Yeah my ideal is to have something that cleanly "pip installs" as a dependency such that users of my open source Python projects can self host tools that let them extend using arbitrary code, including code written by LLMs.

I've been picking at this problem for a few years now!

On the one hand I get why it's so hard. But it really feels like it should be possible to solve this in 2026 - executing arbitrary code in a way that constrains its memory and CPU time usage is a problem our industry solves in browsers and hosting platforms and databases and all sorts of other places, and has done for decades.

The whole LLM-assisted end-user programming thing makes solving this with the right developer affordances so valuable!

If the code is gonna be written by LLMs anyway skip the js, directly use wasm and allow any language that compiles to it with something like https://extism.org/
Ah, in that context, why not just give the people workerd? People using & running OSS libraries are used to the fact that there might be vulns in libraries they're using, right?
Or put another way:

If Simon's users choose to self-host the open source version of his service, they are probably using it to run their own code, and so the sandbox security matters less, and workerd may be fine. The sandbox only matters when Simon himself offers his software as a service, which he could do using Workers for Platforms.

(But this is a self-serving argument coming from me.)

There's also JCO for creating JS based WebAssembly components. It's based on StarlingMonkey which I believe is slightly faster than QuickJS under web assembly. https://github.com/bytecodealliance/jco

Benchmark numbers for request isolated JS hello world / React page rendering:

    JCO/wasmtime: 314µs / 13ms
    Bun process forking: 1.7ms / 8.2ms
    v8 isolate from snapshot: 0.7ms / 22ms
    TinyKVM: 52µs / 708µs
    Native with reuse 14µs / 640µs
Numbers taken from our upcoming TinyKVM paper. Benchmark setup code for JCO/wasmtime is here: https://github.com/libriscv/kvmserver/tree/main/examples/was...

(I suspect even if we are able to get TinyKVM into a state you'd feel comfortable with in the future it would still be an awkward fit for Datasette since nested virtualisation is not exposed on AWS EC2.)

You need more than a simple sandbox for what you describe. You also need to avoid infinite loops or other constructs from causing a DoS or similar, and if you are doing this with the intention of interacting with some other parts of a system then you need to think about how that interaction works and whether there is a way to execute something outside of that sandbox.

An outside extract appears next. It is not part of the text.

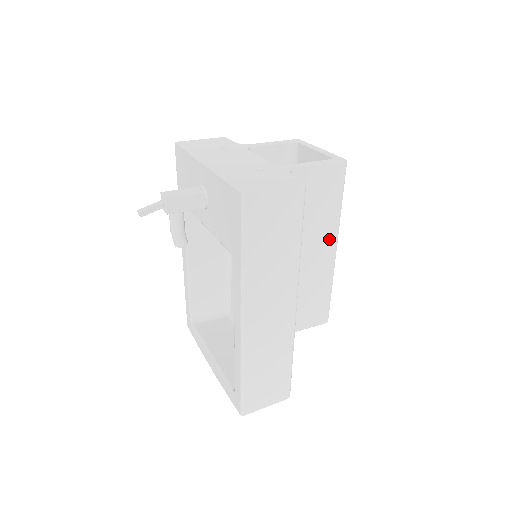
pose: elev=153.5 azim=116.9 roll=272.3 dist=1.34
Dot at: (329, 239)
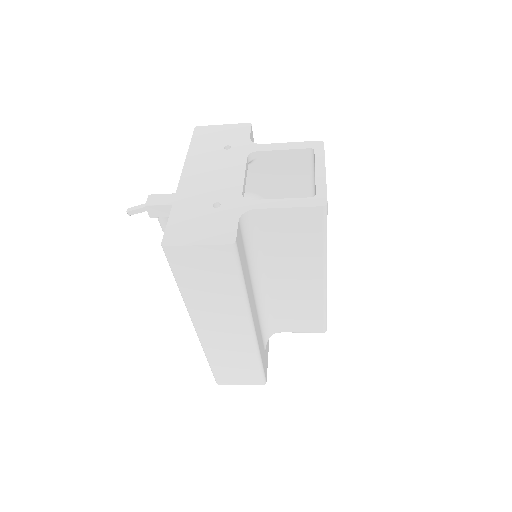
Dot at: (313, 270)
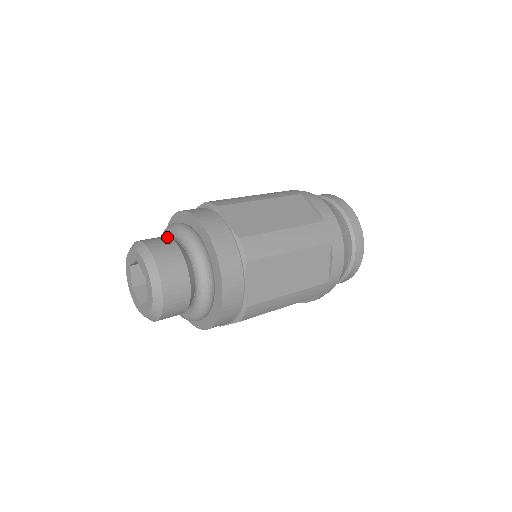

Even if you go with something backed by a full time team there is still going to be a chance you have to deal with a security issue in a hurry, maybe in the run up to Christmas. That is just going to come with the territory and if you don’t want to deal with that then you probably need to think about whether you really need a sandbox that can execute untrusted code.

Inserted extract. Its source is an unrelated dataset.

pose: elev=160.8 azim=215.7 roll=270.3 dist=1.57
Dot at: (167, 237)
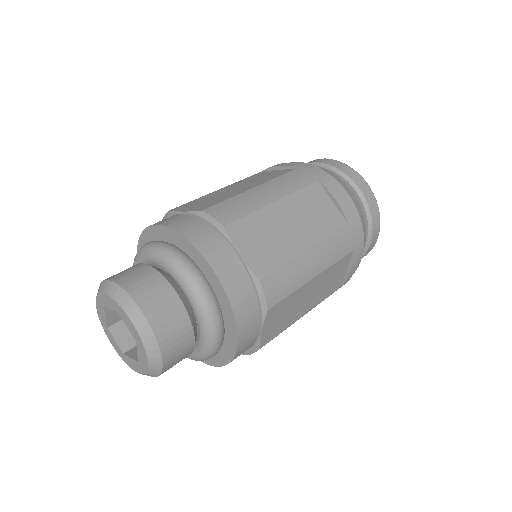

I worked on a sandbox of Hermes that compiles the engine to wasm, and then converts the wasm to C (like Mozilla's RLBox). It exposes the same C++ API as Hermes so it is pretty convenient to drop in, and should be fairly secure.

It hasn't been updated in some time, but it should still be working, and can probably be brought up to date with some small effort: https://github.com/facebook/hermes/tree/static_h/API/hermes_...

EDIT: Reading some of your other comments, I should point out that this is more like a component of a possible solution. It does not attempt to prevent resource exhaustion or crashes due to corrupted internal state.

Wait, why not just actually use the Cloudflare Sandboxes product then? Is it too costly or something? Or you need to be able to run without a connection to their cloud?

https://developers.cloudflare.com/sandbox/

I'm building software I want other people to be able to run themselves, I don't want to have to tell them to create a Cloudflare account as part of running that software.